***** Records provided
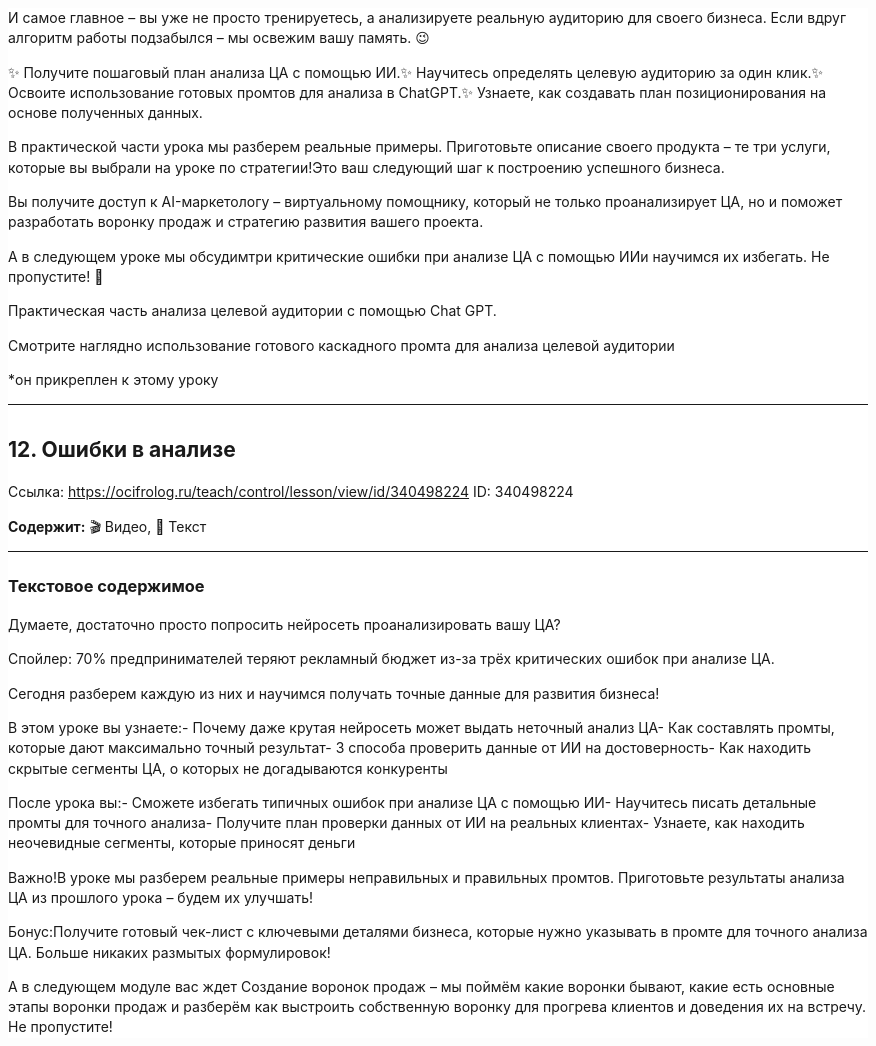 И самое главное – вы уже не просто тренируетесь, а анализируете реальную аудиторию для своего бизнеса. Если вдруг алгоритм работы подзабылся – мы освежим вашу память. 😉

✨ Получите пошаговый план анализа ЦА с помощью ИИ.✨ Научитесь определять целевую аудиторию за один клик.✨ Освоите использование готовых промтов для анализа в ChatGPT.✨ Узнаете, как создавать план позиционирования на основе полученных данных.

В практической части урока мы разберем реальные примеры. Приготовьте описание своего продукта – те три услуги, которые вы выбрали на уроке по стратегии!Это ваш следующий шаг к построению успешного бизнеса.

Вы получите доступ к AI-маркетологу – виртуальному помощнику, который не только проанализирует ЦА, но и поможет разработать воронку продаж и стратегию развития вашего проекта.

А в следующем уроке мы обсудимтри критические ошибки при анализе ЦА с помощью ИИи научимся их избегать. Не пропустите! 🌟

Практическая часть анализа целевой аудитории с помощью Chat GPT.

Смотрите наглядно использование готового каскадного промта для анализа целевой аудитории

*он прикреплен к этому уроку



---

<a id='нейробизнес-20-lesson-12'></a>
## 12. Ошибки в анализе
Ссылка: https://ocifrolog.ru/teach/control/lesson/view/id/340498224
ID: 340498224

**Содержит:** 🎬 Видео, 📝 Текст

---

### Текстовое содержимое

Думаете, достаточно просто попросить нейросеть проанализировать вашу ЦА?

Спойлер: 70% предпринимателей теряют рекламный бюджет из-за трёх критических ошибок при анализе ЦА.

Сегодня разберем каждую из них и научимся получать точные данные для развития бизнеса!

В этом уроке вы узнаете:- Почему даже крутая нейросеть может выдать неточный анализ ЦА- Как составлять промты, которые дают максимально точный результат- 3 способа проверить данные от ИИ на достоверность- Как находить скрытые сегменты ЦА, о которых не догадываются конкуренты

После урока вы:- Сможете избегать типичных ошибок при анализе ЦА с помощью ИИ- Научитесь писать детальные промты для точного анализа- Получите план проверки данных от ИИ на реальных клиентах- Узнаете, как находить неочевидные сегменты, которые приносят деньги

Важно!В уроке мы разберем реальные примеры неправильных и правильных промтов. Приготовьте результаты анализа ЦА из прошлого урока – будем их улучшать!

Бонус:Получите готовый чек-лист с ключевыми деталями бизнеса, которые нужно указывать в промте для точного анализа ЦА. Больше никаких размытых формулировок!

А в следующем модуле вас ждет Создание воронок продаж – мы поймём какие воронки бывают, какие есть основные этапы воронки продаж и разберём как выстроить собственную воронку для прогрева клиентов и доведения их на встречу. Не пропустите!
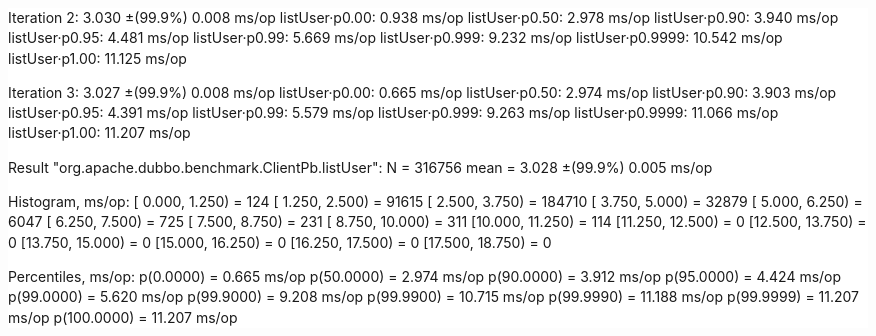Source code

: Iteration   2: 3.030 ±(99.9%) 0.008 ms/op
                 listUser·p0.00:   0.938 ms/op
                 listUser·p0.50:   2.978 ms/op
                 listUser·p0.90:   3.940 ms/op
                 listUser·p0.95:   4.481 ms/op
                 listUser·p0.99:   5.669 ms/op
                 listUser·p0.999:  9.232 ms/op
                 listUser·p0.9999: 10.542 ms/op
                 listUser·p1.00:   11.125 ms/op

Iteration   3: 3.027 ±(99.9%) 0.008 ms/op
                 listUser·p0.00:   0.665 ms/op
                 listUser·p0.50:   2.974 ms/op
                 listUser·p0.90:   3.903 ms/op
                 listUser·p0.95:   4.391 ms/op
                 listUser·p0.99:   5.579 ms/op
                 listUser·p0.999:  9.263 ms/op
                 listUser·p0.9999: 11.066 ms/op
                 listUser·p1.00:   11.207 ms/op



Result "org.apache.dubbo.benchmark.ClientPb.listUser":
  N = 316756
  mean =      3.028 ±(99.9%) 0.005 ms/op

  Histogram, ms/op:
    [ 0.000,  1.250) = 124 
    [ 1.250,  2.500) = 91615 
    [ 2.500,  3.750) = 184710 
    [ 3.750,  5.000) = 32879 
    [ 5.000,  6.250) = 6047 
    [ 6.250,  7.500) = 725 
    [ 7.500,  8.750) = 231 
    [ 8.750, 10.000) = 311 
    [10.000, 11.250) = 114 
    [11.250, 12.500) = 0 
    [12.500, 13.750) = 0 
    [13.750, 15.000) = 0 
    [15.000, 16.250) = 0 
    [16.250, 17.500) = 0 
    [17.500, 18.750) = 0 

  Percentiles, ms/op:
      p(0.0000) =      0.665 ms/op
     p(50.0000) =      2.974 ms/op
     p(90.0000) =      3.912 ms/op
     p(95.0000) =      4.424 ms/op
     p(99.0000) =      5.620 ms/op
     p(99.9000) =      9.208 ms/op
     p(99.9900) =     10.715 ms/op
     p(99.9990) =     11.188 ms/op
     p(99.9999) =     11.207 ms/op
    p(100.0000) =     11.207 ms/op
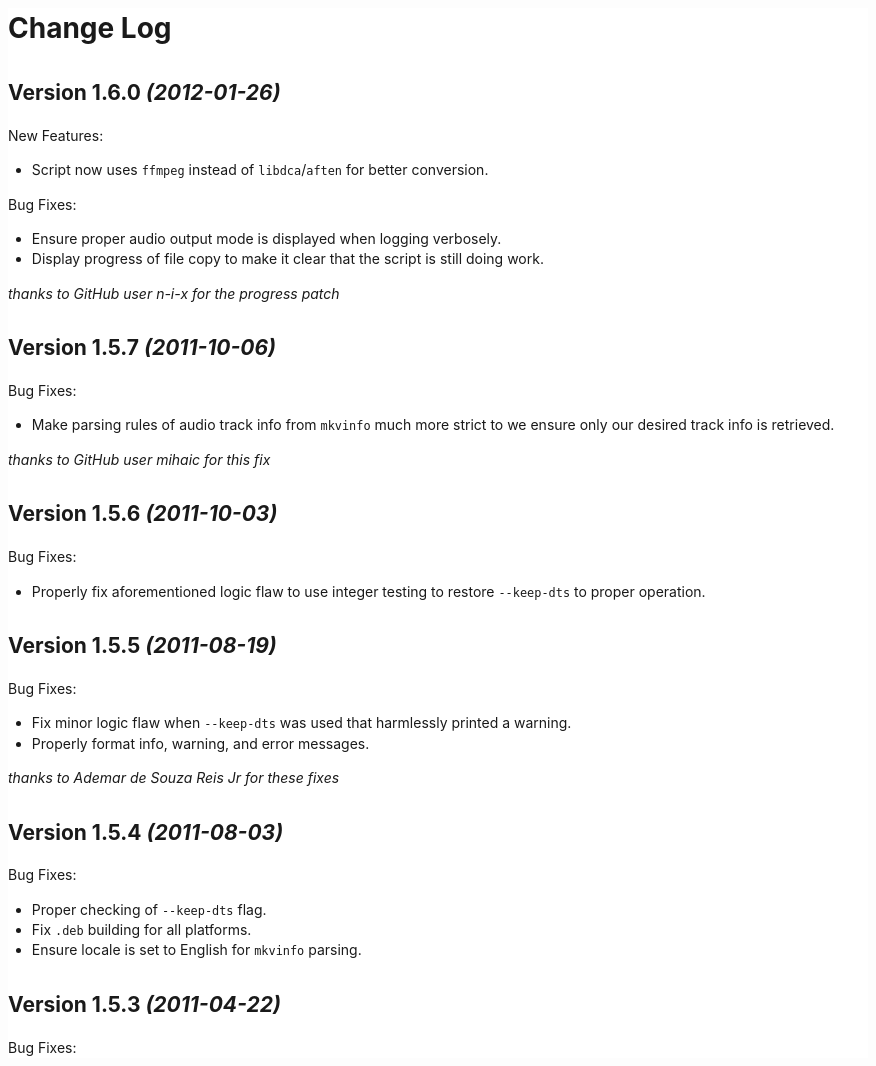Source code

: Change Log
==========

Version 1.6.0 *(2012-01-26)*
----------------------------

New Features:

 * Script now uses `ffmpeg` instead of `libdca`/`aften` for better conversion.

Bug Fixes:

 * Ensure proper audio output mode is displayed when logging verbosely.
 * Display progress of file copy to make it clear that the script is still doing work.

*thanks to GitHub user n-i-x for the progress patch*


Version 1.5.7 *(2011-10-06)*
----------------------------

Bug Fixes:

 * Make parsing rules of audio track info from `mkvinfo` much more strict to we ensure only our desired track info is retrieved.

*thanks to GitHub user mihaic for this fix*


Version 1.5.6 *(2011-10-03)*
----------------------------

Bug Fixes:

 * Properly fix aforementioned logic flaw to use integer testing to restore `--keep-dts` to proper operation.


Version 1.5.5 *(2011-08-19)*
----------------------------
Bug Fixes:

* Fix minor logic flaw when `--keep-dts` was used that harmlessly printed a warning.
* Properly format info, warning, and error messages.

*thanks to Ademar de Souza Reis Jr for these fixes*


Version 1.5.4 *(2011-08-03)*
----------------------------
Bug Fixes:

* Proper checking of `--keep-dts` flag.
* Fix `.deb` building for all platforms.
* Ensure locale is set to English for `mkvinfo` parsing.


Version 1.5.3 *(2011-04-22)*
----------------------------
Bug Fixes:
**********
Write out word for word the part that opens with the line containing "Proper checking of" and closes with the last line of the entries, including both of those lines.

• Reply to the exercise
* Proper checking of `--keep-dts` flag.
* Fix `.deb` building for all platforms.
* Ensure locale is set to English for `mkvinfo` parsing.


Version 1.5.3 *(2011-04-22)*
----------------------------
Bug Fixes:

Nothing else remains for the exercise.